The following tests were run on a Virtualbox VM with 4GB RAM. No RAM exhaustion was observed during the test runs.
streams | files/stream | blocks/file | bytes/block | manifest MiB | success? | notes |
100 | 10000 | 1 | 1 | 100 | no | SafeJSON.dump() immediately failed with NoMemoryError |
100 | 100 | 120 | 1 | 98 | no | SafeJSON.dump() immediately failed with NoMemoryError |
500000 | 1 | 2 | 1 | 95 | no | SafeJSON.dump() immediately failed with NoMemoryError |
300000 | 1 | 3 | 1 | 82 | no | CollectionsApiPerformanceTest#test_crud_cycle_for_a_collection_with_a_big_manifest failed because of a 422 |
1 | 1 | 1000000 | 1 | 82 | no | CollectionsApiPerformanceTest#test_crud_cycle_for_a_collection_with_a_big_manifest failed because of a 422 |
100 | 100 | 100 | 1 | 82 | no | CollectionsApiPerformanceTest#test_crud_cycle_for_a_collection_with_a_big_manifest failed because of a 422 |
100 | 7500 | 1 | 1 | 75 | no | CollectionsApiPerformanceTest#test_crud_cycle_for_a_collection_with_a_big_manifest failed because of a 422 |
100 | 7187 | 1 | 1 | 72 | no | CollectionsApiPerformanceTest#test_crud_cycle_for_a_collection_with_a_big_manifest failed because of a 422 |
1 | 687500 | 1 | 1 | 71 | no | CollectionsApiPerformanceTest#test_crud_cycle_for_a_collection_with_a_big_manifest failed because of a 422 |
100 | 7031 | 1 | 1 | 70 | no | CollectionsApiPerformanceTest#test_crud_cycle_for_a_collection_with_a_big_manifest failed because of a 422 |
100 | 6953 | 1 | 1 | 70 | no | CollectionsApiPerformanceTest#test_crud_cycle_for_a_collection_with_a_big_manifest failed because of a 422 |
100 | 6875 | 1 | 1 | 69 | yes | |
100 | 100 | 80 | 1 | 65 | yes | |
100 | 6250 | 1 | 1 | 62 | yes | |
300000 | 1 | 2 | 1 | 57 | yes | |
500000 | 1 | 1 | 1 | 54 | yes | |
200000 | 1 | 3 | 1 | 54 | yes | |
1 | 500000 | 1 | 1 | 52 | yes | |
100 | 5000 | 1 | 1 | 50 | yes | |
1 | 1 | 500000 | 1 | 41 | yes | |
100 | 1000 | 1 | 1 | 9 | yes | |
1000 | 100 | 1 | 1 | 9 | yes |
Updated by Lucas Di Pentima over 6 years ago
Definitely it's Oj.dump()
fault.
With the VM w/4 GB RAM & oj gem versions 2.18.5 versus 3.6.4:
json = Oj.dump({"data" => "1234567890" * 1024*1024*100})

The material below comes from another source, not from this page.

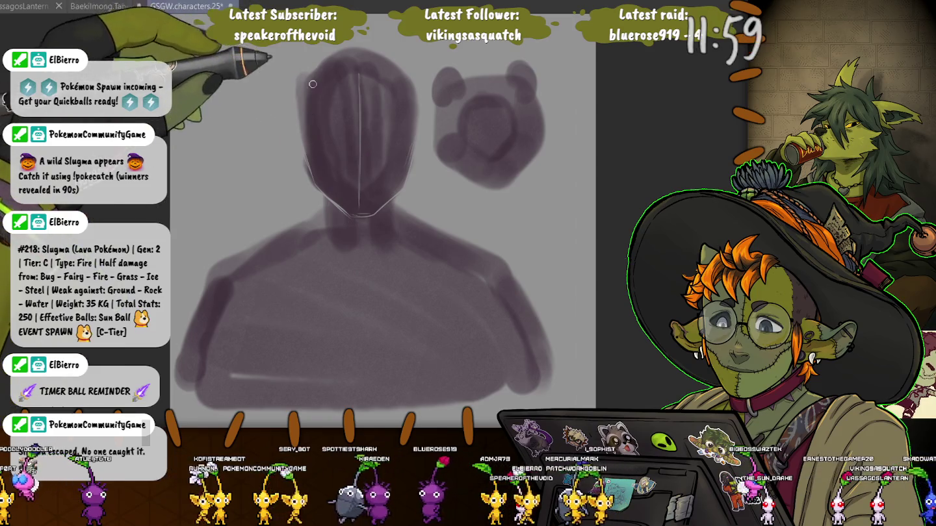
Step: Shrink the brush and sketch the head's right side, eyebrow arc and mouth
{"action": "key", "text": "bracketright"}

With the one we're using (2.18.5), I get the NoMemoryError: failed to allocate memory
error, with the newer one, I can ask 10 times the size and still having extra RAM.
The odd thing is that oj 2.18.5 requests a large amount of memory but never uses it.
API server's dependency on Oj
is blocked by arvados-cli
gem, that requires ~> 2.0
on its .gemspec
file.
Updated by Lucas Di Pentima over 6 years ago
Updates at 355173ba2 - branch 13803-oj-gem-malloc-bug
Test run: https://ci.curoverse.com/job/developer-run-tests/813/
- Removed API server's dependency on arvados-cli
- Updated Oj dependency on API server, workbench & arvados-cli to latest (3.6.4)
- Updated Oj JSON mimicking by removing
oj_mimic_json
gem & adding an initializer - Updated time encoding precision format to keep using nanoseconds
- Fixed
SafeJSON.load()
to return nil when input is nil or empty string because of a behavior change on Oj gem that produced tests failures
Updated by Lucas Di Pentima over 6 years ago
- Status changed from In Progress to Resolved
Applied in changeset arvados|55137e6828bf11f76c3f9ec61e4a76954f5d6fa1.